| DIRECTIONS FOR THIS TASK |
Write out again, word for word, the lines below from the line that holds "Figure 3. Example of choice scenarios." through the line that holds "Fig. 2 Scatter", omitting pictures.
══ RECORD EXCERPTS
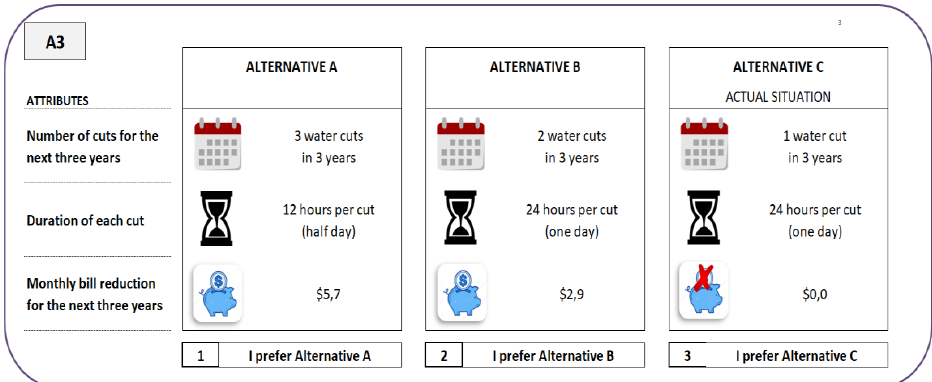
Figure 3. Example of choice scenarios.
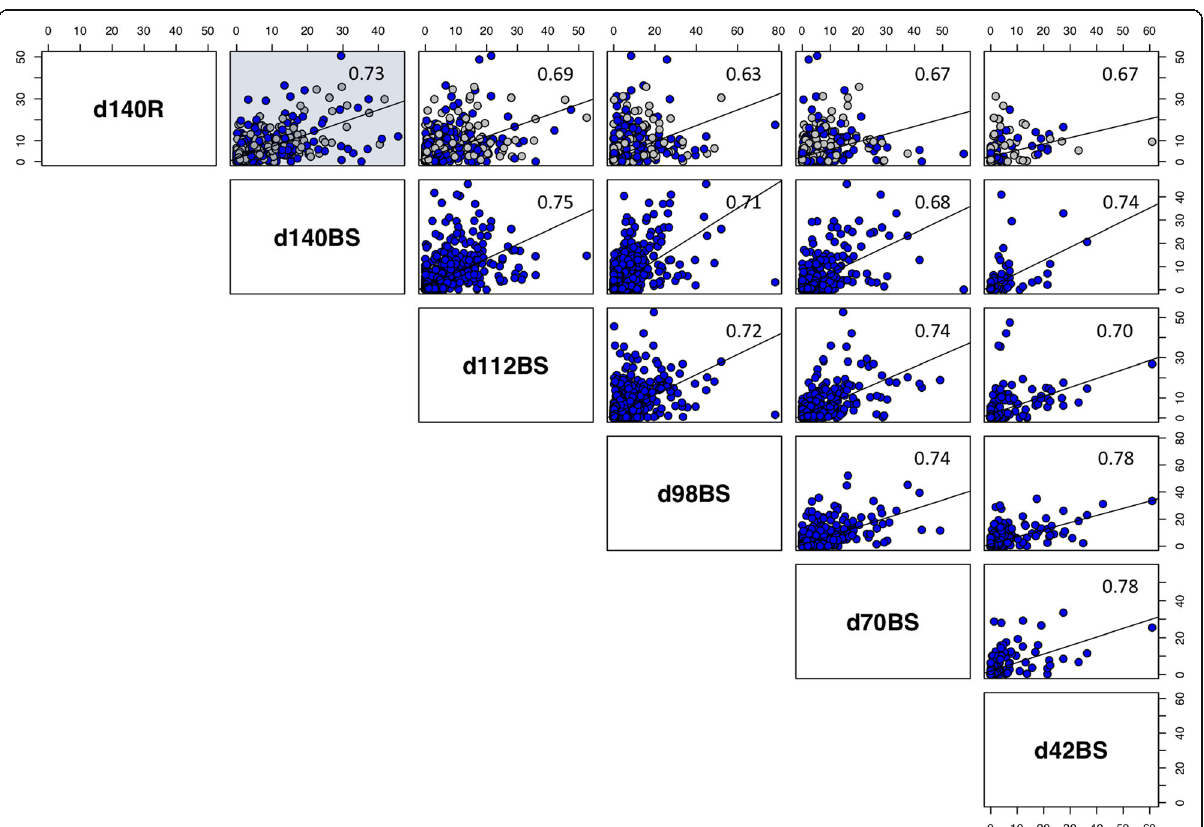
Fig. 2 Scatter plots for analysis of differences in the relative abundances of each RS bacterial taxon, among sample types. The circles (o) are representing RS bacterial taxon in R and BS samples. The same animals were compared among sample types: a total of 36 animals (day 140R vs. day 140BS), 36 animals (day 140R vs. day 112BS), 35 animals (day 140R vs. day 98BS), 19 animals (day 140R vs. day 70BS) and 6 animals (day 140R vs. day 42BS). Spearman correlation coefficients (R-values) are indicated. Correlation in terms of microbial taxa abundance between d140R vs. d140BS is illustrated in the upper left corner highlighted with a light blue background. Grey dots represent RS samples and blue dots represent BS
════
══ RECORD EXCERPTS
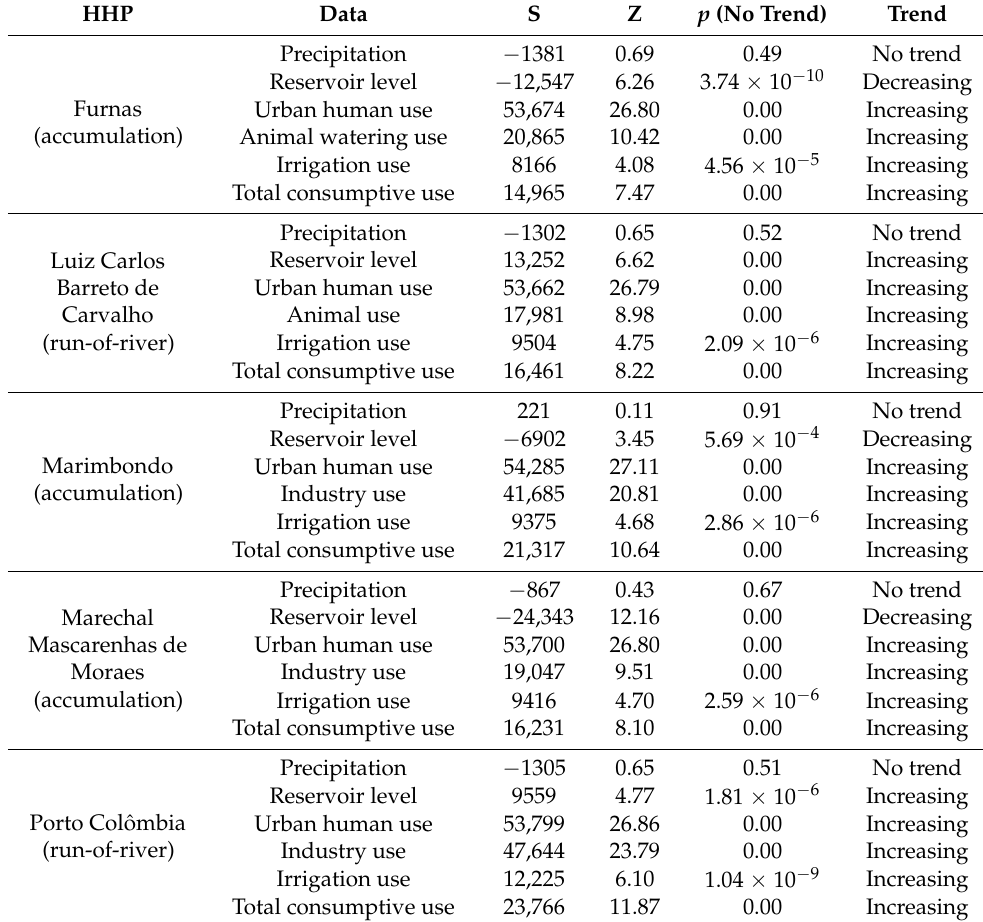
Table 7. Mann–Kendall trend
════
══ RECORD EXCERPTS
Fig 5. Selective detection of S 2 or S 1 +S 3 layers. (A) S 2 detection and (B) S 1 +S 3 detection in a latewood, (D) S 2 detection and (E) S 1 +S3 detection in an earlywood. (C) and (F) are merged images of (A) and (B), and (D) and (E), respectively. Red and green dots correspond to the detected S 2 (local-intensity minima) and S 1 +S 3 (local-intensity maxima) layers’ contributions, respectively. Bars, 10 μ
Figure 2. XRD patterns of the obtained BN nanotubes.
════
| OUTPUT FOR THIS EXERCISE |
Figure 3. Example of choice scenarios.
Fig. 2 Scatter plots for analysis of differences in the relative abundances of each RS bacterial taxon, among sample types. The circles (o) are representing RS bacterial taxon in R and BS samples. The same animals were compared among sample types: a total of 36 animals (day 140R vs. day 140BS), 36 animals (day 140R vs. day 112BS), 35 animals (day 140R vs. day 98BS), 19 animals (day 140R vs. day 70BS) and 6 animals (day 140R vs. day 42BS). Spearman correlation coefficients (R-values) are indicated. Correlation in terms of microbial taxa abundance between d140R vs. d140BS is illustrated in the upper left corner highlighted with a light blue background. Grey dots represent RS samples and blue dots represent BS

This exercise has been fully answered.